__Extract__:
Madam Speaker, I am delighted to debate this very important motion. We are talking about health care and health care delivery. One of the things that Canadians cherish is our universal public health care system.
I will tell members a story of my own history. Our family immigrated here to Canada. At that time, when my parents got the green light to come to Canada, they also got the green light to go to the United States as well. They made the ultimate decision to come to Canada.
Why did they make that decision? It is because Canada has universal public health care. That is the reason why so many immigrants choose to come to Canada and make Canada their adopted home.
I will tell members how important that was in our case. I come from a family of eight. We are not wealthy by any stretch of the imagination. There are six children within our family. Living in Hong Kong, my parents knew that there was no way they would be able to continue to raise a family with six children. I, particularly, was a sickly kid. I was sick constantly.
Every typhoon season, I swear, I had bronchitis. My mom would be worried sick, and she would be carrying me on her back to take me to the hospital. She would constantly take me to visit the doctors, to get medication, to get the help that I needed. They knew, my parents knew, that this was not sustainable. They could not afford it.

(Recorded data)
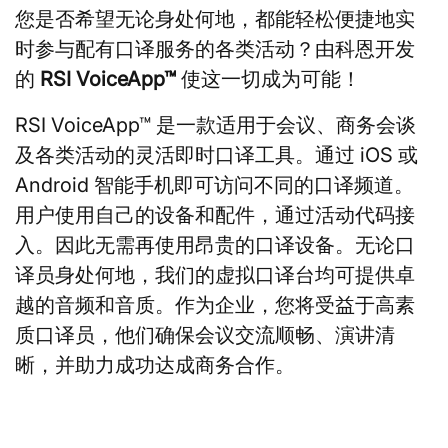
您是否希望无论身处何地，都能轻松便捷地实
时参与配有口译服务的各类活动？由科恩开发
的
RSI VoiceApp™
使这一切成为可能！
RSI VoiceApp™ 是一款适用于会议、商务会谈
及各类活动的灵活即时口译工具。通过 iOS 或
Android 智能手机即可访问不同的口译频道。
用户使用自己的设备和配件，通过活动代码接
入。因此无需再使用昂贵的口译设备。无论口
译员身处何地，我们的虚拟口译台均可提供卓
越的音频和音质。作为企业，您将受益于高素
质口译员，他们确保会议交流顺畅、演讲清
晰，并助力成功达成商务合作。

__Actions to take__:
**a.** In the health care speech, reproduce everything from "I will tell members how" down to "was sick constantly.", swapping "sickly" for "frail".
**b.** In one to three sentences, explain why, according to the health care speech, the speaker's parents chose Canada rather than the United States.
**c.** Continue the health care speech beyond its final sentence.

__Per-task answers__:
**a.**
I will tell members how important that was in our case. I come from a family of eight. We are not wealthy by any stretch of the imagination. There are six children within our family. Living in Hong Kong, my parents knew that there was no way they would be able to continue to raise a family with six children. I, particularly, was a frail kid. I was sick constantly.

**b.** They chose Canada because it has universal public health care. With six children and no wealth, they knew they could not afford the constant doctor visits, medication and hospital trips that the speaker's frequent illnesses required in Hong Kong.

**c.**
When they moved to Canada, the one thing that saved our lives, that saved my life, was that access to health care. My parents were making minimum wage. In fact, my mom, when we first came, made $10 a day as a farm worker to support a family of eight. That is how we survived.
Going to see a doctor was never a worry because it was free. That is what makes Canada so great.
What are we talking about now today? We are talking about premiers across the country, Conservative premiers, who want to privatize health care, who want to create a two-tier system, to say to people that, if one has money, one can access health care, get first in line and cut the queue. What is wrong with that picture?
It is not the Canada we envision, that we choose to come to, yet we have a Prime Minister who flip-flopped on his perspective.
He was clear to say, in the 2021 election, that he would not support two-tier medicine and that he would not support for-profit health care. He did not say that this was what he was going to do when he got into government, that he would see it as “innovation”.
What has happened? My goodness, in 2023, he has flip-flopped. Now he is saying that what Doug Ford's strategy to go forward to deliver health care for Ontario, a move in the direction of privatizing health care and expanding private clinics, is innovative.
The Prime Minister said that this was innovative. There is nothing innovative about that. That is putting people in a situation where they cannot access health care when they need it or where they need it.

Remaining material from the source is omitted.